* **Text**
# # #

The line between Bruce Zimmerman's blues band at Port Cape Girardeau on Sunday nights and its audience is as porous as the band's membership roster...

Robert Goodier
Paul Johnson, left, Cameron Pfiffner, Ralph McDonald and Bruce Zimmerman jammed during a Port Cape Girardeau Sunday session.
Paul Johnson, left, Cameron Pfiffner, Ralph McDonald and Bruce Zimmerman jammed during a Port Cape Girardeau Sunday session.

The line between Bruce Zimmerman's blues band at Port Cape Girardeau on Sunday nights and its audience is as porous as the band's membership roster. Nine musicians, a number that changes by whim and the presence of their peers in the crowd, sit a mere yard from the first row of tables. They brush shoulders with entering customers and howl into microphones that, should they tip, would break beer glasses on the tables across the aisle. The saxophone players may shuffle aside for either a guest guitarist called up from the audience or a beer-mug-bearing waitress pushing through to the tables by the door.

"There's intimacy with the audience because they're right in your face," Zimmerman said. "Like having a big old party in your living room."

# # #

* **Extracted information**

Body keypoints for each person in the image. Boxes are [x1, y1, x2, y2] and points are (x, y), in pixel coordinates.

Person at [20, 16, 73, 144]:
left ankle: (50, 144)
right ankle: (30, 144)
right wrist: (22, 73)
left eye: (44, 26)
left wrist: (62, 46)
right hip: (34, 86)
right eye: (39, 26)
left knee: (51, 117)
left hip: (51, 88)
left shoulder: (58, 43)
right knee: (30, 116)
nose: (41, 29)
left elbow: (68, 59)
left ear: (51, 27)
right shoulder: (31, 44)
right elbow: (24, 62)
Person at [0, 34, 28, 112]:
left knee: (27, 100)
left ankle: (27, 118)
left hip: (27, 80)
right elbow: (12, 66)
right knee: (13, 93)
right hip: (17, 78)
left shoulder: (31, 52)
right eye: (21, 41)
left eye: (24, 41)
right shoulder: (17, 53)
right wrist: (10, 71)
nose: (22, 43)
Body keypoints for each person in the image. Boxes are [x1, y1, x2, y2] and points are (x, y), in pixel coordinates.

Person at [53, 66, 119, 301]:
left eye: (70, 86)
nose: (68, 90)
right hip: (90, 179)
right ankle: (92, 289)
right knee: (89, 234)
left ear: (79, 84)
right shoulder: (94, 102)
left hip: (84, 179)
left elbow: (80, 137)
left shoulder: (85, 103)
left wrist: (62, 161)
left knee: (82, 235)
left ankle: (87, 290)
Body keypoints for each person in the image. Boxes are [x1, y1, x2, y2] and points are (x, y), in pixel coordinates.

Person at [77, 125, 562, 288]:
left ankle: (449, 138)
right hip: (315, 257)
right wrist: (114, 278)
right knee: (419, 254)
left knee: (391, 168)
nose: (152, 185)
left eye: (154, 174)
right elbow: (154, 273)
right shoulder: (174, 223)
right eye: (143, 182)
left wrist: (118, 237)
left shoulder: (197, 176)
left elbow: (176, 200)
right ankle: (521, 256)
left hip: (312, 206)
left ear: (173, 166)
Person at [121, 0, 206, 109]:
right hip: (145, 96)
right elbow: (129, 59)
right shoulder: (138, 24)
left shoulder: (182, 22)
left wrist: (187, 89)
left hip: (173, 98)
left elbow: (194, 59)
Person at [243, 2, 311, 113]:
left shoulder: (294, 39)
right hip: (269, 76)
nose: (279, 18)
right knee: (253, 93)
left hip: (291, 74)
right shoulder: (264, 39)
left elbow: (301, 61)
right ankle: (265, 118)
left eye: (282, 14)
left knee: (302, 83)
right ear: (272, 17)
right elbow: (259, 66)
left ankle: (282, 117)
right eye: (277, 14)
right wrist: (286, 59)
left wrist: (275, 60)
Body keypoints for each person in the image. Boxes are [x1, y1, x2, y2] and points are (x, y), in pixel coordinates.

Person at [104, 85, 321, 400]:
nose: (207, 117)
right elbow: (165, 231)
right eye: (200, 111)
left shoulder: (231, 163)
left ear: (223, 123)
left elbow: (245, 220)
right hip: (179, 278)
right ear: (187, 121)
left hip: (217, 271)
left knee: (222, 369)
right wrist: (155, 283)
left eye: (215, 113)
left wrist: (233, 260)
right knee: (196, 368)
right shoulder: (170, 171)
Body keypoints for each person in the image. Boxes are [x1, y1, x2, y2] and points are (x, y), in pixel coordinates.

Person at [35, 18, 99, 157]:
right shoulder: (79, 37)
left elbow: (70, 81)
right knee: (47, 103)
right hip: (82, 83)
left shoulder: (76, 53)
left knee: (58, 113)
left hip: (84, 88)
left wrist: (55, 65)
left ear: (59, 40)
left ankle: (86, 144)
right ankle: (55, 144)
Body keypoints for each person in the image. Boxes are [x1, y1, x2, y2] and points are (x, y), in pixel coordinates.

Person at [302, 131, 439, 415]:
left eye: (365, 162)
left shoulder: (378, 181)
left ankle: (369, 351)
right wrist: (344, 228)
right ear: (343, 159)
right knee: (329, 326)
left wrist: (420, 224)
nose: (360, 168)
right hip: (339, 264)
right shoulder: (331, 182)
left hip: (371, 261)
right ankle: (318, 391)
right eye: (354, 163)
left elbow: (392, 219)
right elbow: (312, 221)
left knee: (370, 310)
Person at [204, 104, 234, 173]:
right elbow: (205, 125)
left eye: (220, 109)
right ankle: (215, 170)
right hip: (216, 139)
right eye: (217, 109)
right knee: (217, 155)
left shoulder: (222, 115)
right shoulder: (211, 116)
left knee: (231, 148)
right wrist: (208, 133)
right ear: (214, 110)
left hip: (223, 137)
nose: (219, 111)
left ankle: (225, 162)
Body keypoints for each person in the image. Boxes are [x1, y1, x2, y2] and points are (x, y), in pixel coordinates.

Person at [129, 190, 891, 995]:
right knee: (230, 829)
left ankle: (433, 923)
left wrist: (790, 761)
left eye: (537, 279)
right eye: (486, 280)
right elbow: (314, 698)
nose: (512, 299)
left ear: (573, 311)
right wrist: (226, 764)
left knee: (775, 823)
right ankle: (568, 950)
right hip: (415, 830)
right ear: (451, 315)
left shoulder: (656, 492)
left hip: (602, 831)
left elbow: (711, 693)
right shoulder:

# # #

* **Problem A**
Answer these about the article on the Port Cape Girardeau blues band, one line each:
(i) How many musicians does the article give as sitting in on Sunday nights?
(ii) How far are the musicians from the first row of tables?
(iii) What does Zimmerman compare playing there to?
* **Problem B**
Reproduce the part of the Port Cape Girardeau blues band article between "Robert Goodier" and "by the door.", inclusive.
* **Problem C**
Resume the article about Bruce Zimmerman's Sunday-night blues band at Port Cape Girardeau from where it stops.

* **Exercise result A**
(i) Nine musicians.
(ii) A mere yard.
(iii) Having a big old party in your living room.

* **Exercise result B**
Robert Goodier
Paul Johnson, left, Cameron Pfiffner, Ralph McDonald and Bruce Zimmerman jammed during a Port Cape Girardeau Sunday session.
Paul Johnson, left, Cameron Pfiffner, Ralph McDonald and Bruce Zimmerman jammed during a Port Cape Girardeau Sunday session.

The line between Bruce Zimmerman's blues band at Port Cape Girardeau on Sunday nights and its audience is as porous as the band's membership roster. Nine musicians, a number that changes by whim and the presence of their peers in the crowd, sit a mere yard from the first row of tables. They brush shoulders with entering customers and howl into microphones that, should they tip, would break beer glasses on the tables across the aisle. The saxophone players may shuffle aside for either a guest guitarist called up from the audience or a beer-mug-bearing waitress pushing through to the tables by the door.

* **Exercise result C**
Once the guitarists have tuned their strings, the sax players have slicked their reeds, and everyone has tested the speakers and cleared their throats, Zimmerman says something short and grateful into the microphone and mouths close throughout the room. This is one of the few live music shows that makes people listen.

More than 15 years ago Zimmerman was half of a blues duo nicknamed Whitey and Slick that played at Port Cape and venues around Cape Girardeau. The years have funneled musicians into the group in what Zimmerman calls a "controlled jam." He invites people to play in a kind of open mic for pre-screened musicians.

They're a cover band for songs that, Zimmerman says, are obscure. He listed a few of the artists in their bag -- Muddy Waters, Johnny Copeland and Roy Orbison. The group ventures into Motown on occasion and, after the 10 p.m. intermission, they might strum a few country songs. Sometimes singer Ruth Sauerbrunn-Winstead will saunter between the tables crooning "Georgia on my Mind."

At root, though, they are a blues band. Zimmerman, slight soft-spoken, hedging shyness, growls, hoots and bellows the blues. He innovates noise as creatively with his lungs as with his pick.

Danny Rees, dressed in a black leather beret and a sleeveless shirt, taps his single snare and bounces with the beat. He jumps rhythmically even during slower, more melodic songs and hollers to an audience peppered with head nodders and table thumpers.

"When you look out across the crowd they are involved in what you're doing," Rees said. "We'll do a song and everybody will sing along and become one band."

Beside him Don Greenwood's hands blur in the space between his congas beneath and his expressionless face above. Except for his hands, he is a stoic contrast to Rees' energy.

Zimmerman announces the song's key before they begin. The layers of sound coalesce as the players find their places, sometimes signaling the key in a kind of sign language to those who could not hear Zimmerman. They might point to an eye, for example, to signify the key of "C."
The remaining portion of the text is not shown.